The culture of follicle clusters in a 3-D environment using HA has great potential. Normal ovarian architecture is retained, with different-sized follicles in contact with each other and the supporting stroma. LH may help the growth of smaller preantral follicles in the FL-C by inducing changes in the early differentiating thecal cells, so it was included in the FCM medium⁴⁵. Continuing the culture of FL-C past 12 days to see if a new wave of growth can be initiated in any of the smaller follicles still embedded after the hCG trigger needs further study. Further optimization of the culture milieu may be a prerequisite for the cultivation of follicles of different size ranges in a tissue fragment. An advantage of this 3-D HA culture model with FL-C is that it allows close mimicking of in vivo follicular arrangement and interactions. Another important attribute is that unlike calcium alginate and other polymer systems, ovulation and maturation can be induced without physically removing the follicles from either the tissue or the gel matrix.

The time needed for in vitro follicle culture and obtaining mature oocytes for freezing is long, especially in large mammals. The ability to cryopreserve harvested follicles or follicle clusters presents a way to delay this step until a later and possibly more favorable time. If such technology can someday be applied to human follicles during the ovarian harvest, it may be beneficial. Whole ovary cryopreservation for fertility preservation is, at present, the only option for patients. But whether it is, in fact, the best method remains to be determined. In this paper, we present a vitrification methodology for preantral follicle cryopreservation that gives excellent post-warming survival and maturation rates after 3-D culture.

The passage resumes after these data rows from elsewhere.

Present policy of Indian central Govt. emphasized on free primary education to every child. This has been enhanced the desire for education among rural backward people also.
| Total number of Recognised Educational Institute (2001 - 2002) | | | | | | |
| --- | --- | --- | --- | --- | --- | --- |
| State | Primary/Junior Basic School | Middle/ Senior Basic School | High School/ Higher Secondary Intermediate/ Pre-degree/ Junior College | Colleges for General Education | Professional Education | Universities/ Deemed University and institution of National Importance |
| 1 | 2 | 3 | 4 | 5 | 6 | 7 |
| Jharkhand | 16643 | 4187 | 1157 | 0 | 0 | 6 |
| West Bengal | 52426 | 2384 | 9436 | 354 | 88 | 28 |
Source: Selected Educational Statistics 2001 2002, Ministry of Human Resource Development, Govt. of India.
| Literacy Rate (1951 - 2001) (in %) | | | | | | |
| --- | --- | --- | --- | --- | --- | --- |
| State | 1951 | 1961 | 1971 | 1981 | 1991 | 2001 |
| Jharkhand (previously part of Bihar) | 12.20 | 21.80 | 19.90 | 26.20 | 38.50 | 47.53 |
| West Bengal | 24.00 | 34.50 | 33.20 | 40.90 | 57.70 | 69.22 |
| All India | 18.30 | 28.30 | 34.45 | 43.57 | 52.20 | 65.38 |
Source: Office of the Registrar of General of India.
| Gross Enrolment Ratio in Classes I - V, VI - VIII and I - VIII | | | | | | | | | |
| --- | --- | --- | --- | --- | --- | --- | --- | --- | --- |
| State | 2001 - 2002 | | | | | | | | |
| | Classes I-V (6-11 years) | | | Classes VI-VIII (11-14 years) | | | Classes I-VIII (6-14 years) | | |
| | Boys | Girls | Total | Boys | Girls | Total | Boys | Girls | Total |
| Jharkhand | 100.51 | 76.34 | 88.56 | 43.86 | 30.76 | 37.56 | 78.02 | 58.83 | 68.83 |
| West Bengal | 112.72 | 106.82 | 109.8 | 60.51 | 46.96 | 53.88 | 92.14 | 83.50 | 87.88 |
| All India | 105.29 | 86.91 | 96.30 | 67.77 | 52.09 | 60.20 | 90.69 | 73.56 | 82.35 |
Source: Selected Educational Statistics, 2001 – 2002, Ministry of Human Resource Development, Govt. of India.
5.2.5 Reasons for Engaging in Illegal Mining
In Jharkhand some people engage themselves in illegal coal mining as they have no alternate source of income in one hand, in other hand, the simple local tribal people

In conclusion, we have described a new 3-D culture model using hyaluronan, a component of native ECM. The HA encapsulation technique allows the retention of trophic factors in close proximity to the developing follicles. The methodology for encapsulation in the biomatrix is simple and can accommodate isolated follicles as well as follicle clusters. The latter may open new avenues of research and provide insight into the fundamental biology of folliculogenesis and its regulation. Oocytes from HA-encapsulated follicles have been shown to be functionally competent³⁷. These oocytes can be fertilized, form blastocysts in vitro, and implant upon transfer to pseudo-pregnant mice. These data validate the use of tyramine-linked hyaluronan as a biomatrix for 3-D follicle culture and in vitro oocyte maturation. This protocol could potentially be applied to ovarian follicle culture in other animal models, including humans. Other possible applications for this 3-D HA gel system might be embryoid body and organoid culture.

No conflicts of interest or disclosures.

We want to acknowledge the entire embryology team at Cleveland Clinic for their assistance as well as the REI department and especially Dr. Falcone for support. This project was funded through a research fund at the Cleveland Clinic.